My first taste of collards was at a southern BBQ joint in New York City. And it was indeed just a taste, a snatched forkful from a colleague’s bowl. I remember a smoky flavour from the broth and very soft greens and that snatched taste settled somewhere in my memory, waiting to be recreated. However, finding collards here in the UK has been a difficult task; recently, though, I discovered that they’re very closely related to what are known as spring greens here and it’s these that I’ve used in the recipe. Their descriptions even match – leathery greens of the brassica family with a tough centre stalk. Of course, if you have access to collards, use them!
Finding a ham hock with which to stew the greens also proved to be challenging. While I can count at least 4-5 butchers around my neighbourhood, every one is a halal butcher. There are a couple of English butchers in Chiswick but I wasn’t going to pass the area in time. Luckily, Morrisons came up trumps with a gammon shank, which worked just as well. Of course, I had no idea what to do with it nor how to prepare it and so trimmed away much of the skin before simmering it. In hindsight, I could have probably skipped this. This shank was hardly salty but if you know yours might be, I’d suggest soaking it overnight before use.
I was starting to feel uneasy when the simmering of the greens was at the 30 minute mark (this whole overcooking greens things goes against almost everything I know as a Chinese person) but I overcame the desire to take them off the heat and let them stew for the entire two hours (Lorna pushes them to three hours!). The reward for this perseverance (if you can call it that) is a deliciously soupy stew of very tender, silky greens. The gammon shank doesn’t just flavour the broth (aka pot likker); there’s plenty of meat on that bone and I shred it and dump it back in with the greens. We had ours with cornbread (a traditional accompaniment but my recipe was horrible – need to rectify this) and meatloaf but I think it would be just as splendid by itself in deep soup bowls with a side of good bread.
Oh, and yes, the irony of eating spring greens in the autumn was not lost on me.
“Collard” Greens with a Gammon Shank
750g spring greens
1 large onion, diced
1 gammon shank
1 tsp dried chili flakes
1 tbsp sunflower oil
In a large stock pot, bring quite a bit of water to the boil and when it’s ready, lower in the gammon shank and simmer for 10 minute to remove any impurities. Drain and set aside the shank.
Heat the same (and now empty) large stock pot over medium heat and when hot, pour in the sunflower oil. Throw in the diced onion and dried chili flakes and saute until the onion softens and turns translucent. Return the shank to the pot, allowing it to brown a little on each side.
Pour in enough water to cover the shank and bring the whole pot to the boil.
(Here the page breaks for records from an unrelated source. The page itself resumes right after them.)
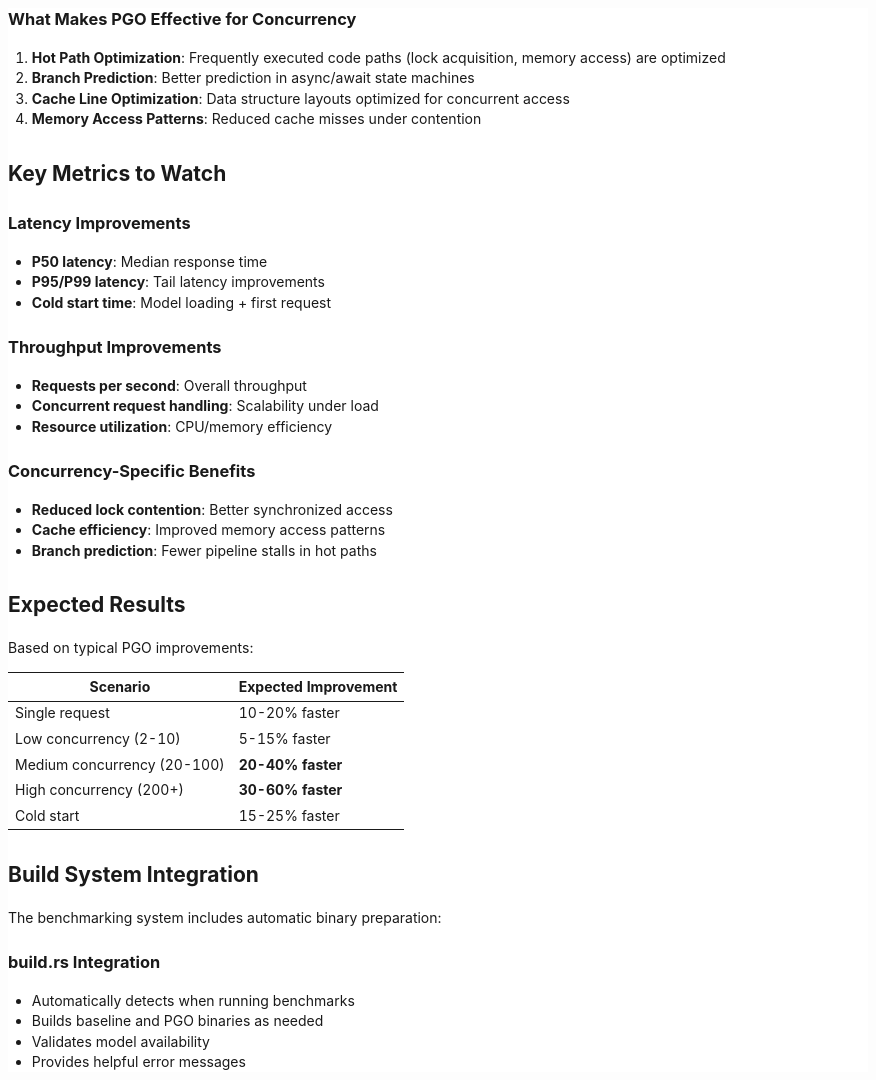 ### What Makes PGO Effective for Concurrency

1. **Hot Path Optimization**: Frequently executed code paths (lock acquisition, memory access) are optimized
2. **Branch Prediction**: Better prediction in async/await state machines
3. **Cache Line Optimization**: Data structure layouts optimized for concurrent access
4. **Memory Access Patterns**: Reduced cache misses under contention

## Key Metrics to Watch

### Latency Improvements
- **P50 latency**: Median response time
- **P95/P99 latency**: Tail latency improvements
- **Cold start time**: Model loading + first request

### Throughput Improvements
- **Requests per second**: Overall throughput
- **Concurrent request handling**: Scalability under load
- **Resource utilization**: CPU/memory efficiency

### Concurrency-Specific Benefits
- **Reduced lock contention**: Better synchronized access
- **Cache efficiency**: Improved memory access patterns
- **Branch prediction**: Fewer pipeline stalls in hot paths

## Expected Results

Based on typical PGO improvements:

| Scenario | Expected Improvement |
|----------|---------------------|
| Single request | 10-20% faster |
| Low concurrency (2-10) | 5-15% faster |
| Medium concurrency (20-100) | **20-40% faster** |
| High concurrency (200+) | **30-60% faster** |
| Cold start | 15-25% faster |

## Build System Integration

The benchmarking system includes automatic binary preparation:

### build.rs Integration
- Automatically detects when running benchmarks
- Builds baseline and PGO binaries as needed
- Validates model availability
- Provides helpful error messages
Reduce the heat to keep the water at a simmer and simmer for 30 minutes.
While the shank simmers away in its hot bath, prepare your greens. Separate the leaves from the bunches and wash them thoroughly. Cut or tear away the thick middle stems and then roll bunches of leaves together and slice the rolls into 1-2cm slices. You should be left with a giant pile of strips of spring greens when you’ve finished.
When the 30 minutes of simmering are up, add the greens handful by handful, stirring each preceding handful in until they wilt into the liquid before adding the next. They should just about fit. If not, top up with a little additional water. Bring the whole pot back to the boil and then again leave to simmer half covered for anywhere from one hour to three hours, depending on how soft you like your greens. I left mine for two hours.
When your greens are almost finished, fish out the gammon shank and let it cool. When it’s cool enough to handle, shred the meat off the bones and toss it back in with the greens. You don’t have to do this if you don’t feel like it or you could only add part of the meat (mine had so much and so I only added half of it back and saved the rest for later). Taste the broth for salt and add as required.
Serve in bowls with plenty of the pot-likker and eat with bread or cornbread and chilli vinegar (I had Tabasco) on the side.